Large Scale Central

Bachmann electric pickup problem.

A friend came over yesterday to run trains and he brought a bachmann 4-6-0 with him for me to look at. It is a basic starter set engine so not very fancy and it has a problem. We determined that for some reason track current is only being picked up by the pilot truck. I flipped it over, removed the bottom cover and thought I would find a broken wire or something amiss but I didn’t. Everything in there looked good and tight. My friend said that the engine recently started giving him problems, stuttering etc… I suggested getting some tire weights fro now and sticking them onto the front pilot to give it some weight so it stays in contact with the track better.

Any ideas what could be wrong and why the drive wheels are not picking up power?

Thanks.

From pics and reading I think their system relies on pins and strips to make contact under the driver’s cover. Might require tweaking to ensure contact is made. Brass can loose memory with time and might not maintain pressure to overcome oxidation and oils.

Did he recently oil it?

John

Does this help: (George describes 3 different versions of power pickup)

http://girr.org/girr/tips/tips1/big_hauler_tips.html#pickups

Greg

I knew you guys would have some ideas. Looking at the link Greg posted this Bachmann has the piston type of pickup on 4 out of 6 wheels.

Getting to them would require digging further than just a quick tear down on the kitchen table. My buddy paid $10 for this engine so I will have to see what he wants to do. The prospect of putting in LGB piston pickups sounds expensive. If it were me I think I would put a brass strip on the tender wheels and add pickup there. He doesn’t haul long trains and his layout has small grades so I don’t think the engine would notice the extra drag.

Thanks guys.

Install Batteries…(http://www.largescalecentral.com/externals/tinymce/plugins/emoticons/img/smiley-wink.gif)

Todd Haskins said:

I knew you guys would have some ideas. Looking at the link Greg posted this Bachmann has the piston type of pickup on 4 out of 6 wheels.

Getting to them would require digging further than just a quick tear down on the kitchen table. My buddy paid $10 for this engine so I will have to see what he wants to do. The prospect of putting in LGB piston pickups sounds expensive. If it were me I think I would put a brass strip on the tender wheels and add pickup there. He doesn’t haul long trains and his layout has small grades so I don’t think the engine would notice the extra drag.

Thanks guys.

Todd,

Installing the LGB contacts is not hard nor expensive. I have done it on two of my B’mann 10 wheelers. It just takes a little time and effort. You need to solder a wire to each LGB contact quickly so as to not harm the spring tension. Also do the soldering before mounting the contact in the plastic chassis, it will melt!
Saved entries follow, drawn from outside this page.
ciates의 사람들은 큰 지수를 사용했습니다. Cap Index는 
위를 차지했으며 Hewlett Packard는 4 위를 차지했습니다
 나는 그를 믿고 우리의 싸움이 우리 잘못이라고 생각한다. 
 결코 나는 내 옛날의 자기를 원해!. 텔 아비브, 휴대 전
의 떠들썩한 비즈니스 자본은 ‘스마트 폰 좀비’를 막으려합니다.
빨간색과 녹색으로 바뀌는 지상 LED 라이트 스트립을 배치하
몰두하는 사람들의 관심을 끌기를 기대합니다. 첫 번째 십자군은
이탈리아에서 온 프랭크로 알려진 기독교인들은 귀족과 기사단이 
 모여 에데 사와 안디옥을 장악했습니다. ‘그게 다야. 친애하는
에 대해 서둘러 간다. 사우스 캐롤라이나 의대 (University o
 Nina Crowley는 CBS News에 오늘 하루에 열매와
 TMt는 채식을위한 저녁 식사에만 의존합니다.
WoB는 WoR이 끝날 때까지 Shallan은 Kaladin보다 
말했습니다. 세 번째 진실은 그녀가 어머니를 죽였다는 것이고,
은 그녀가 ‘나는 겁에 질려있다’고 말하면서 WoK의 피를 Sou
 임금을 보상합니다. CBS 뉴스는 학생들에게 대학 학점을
The other option is to find some of the bronze bushing style contacts and install them. I thought I had saved them from when I converted to battery, but I sure can’t find them. Maybe they’re available from Bachmann? Easy enough to install…

But, maybe it’s just a matter of cleaning the current piston type pickup? After all, it used to work…

The chassis of mine had worn so bad that the rear set of drivers would move far enough to loose contact with the strips in the cover. I was going to repair that locomotive, but decided it would be better for me as a parts source for a future project.

TOC would be the parts source if you are trying to repair a $10 loco, and not spend more than the loco is worth.

Greg

As to the loco, I found the cast B’mann wheels quickly lose their plating and then do poorly at absorbing track power.

Todd Brody’s suggestion of using the tubular/graphite wheel “plugs” (contacts) electrical source makes sense. The bracket with those contacts installed is simply attached between the wheel axles with one screw. However, while the cost is high, the alternative I have used is to replace the tender’s wheels with one set of the LGB ball bearing wheel/axles that draw current. I have one set on a mogul tender that has run for six years without a glitch. I did make sure of consistent + to +, etc. wiring into the locomotive. I do (gasp!) apply the 0-20 Mobil 1 oil to the backside of the wheels to absorb into the bearings. Is that a reason for the durability? I can’t make a claim since I started doing it once installed. My guess is Train Li has those brackets.

Pardon my editorial on this oil-the-axles issue: I have found NO, that’s zero dirt, dust, etc., problems with a small shot of 15-20 Mobil 1 directly into the truck axle journals. That’s from years of experience maintaining the Living Desert fleet of previously annoying squeaking freight cars. No more visitors proclaiming the cars are wearing out!

Change the front and rear tender axles to ball bearing with power pickups and wire this to the engine.

This will give a huge improvement to the power pickup.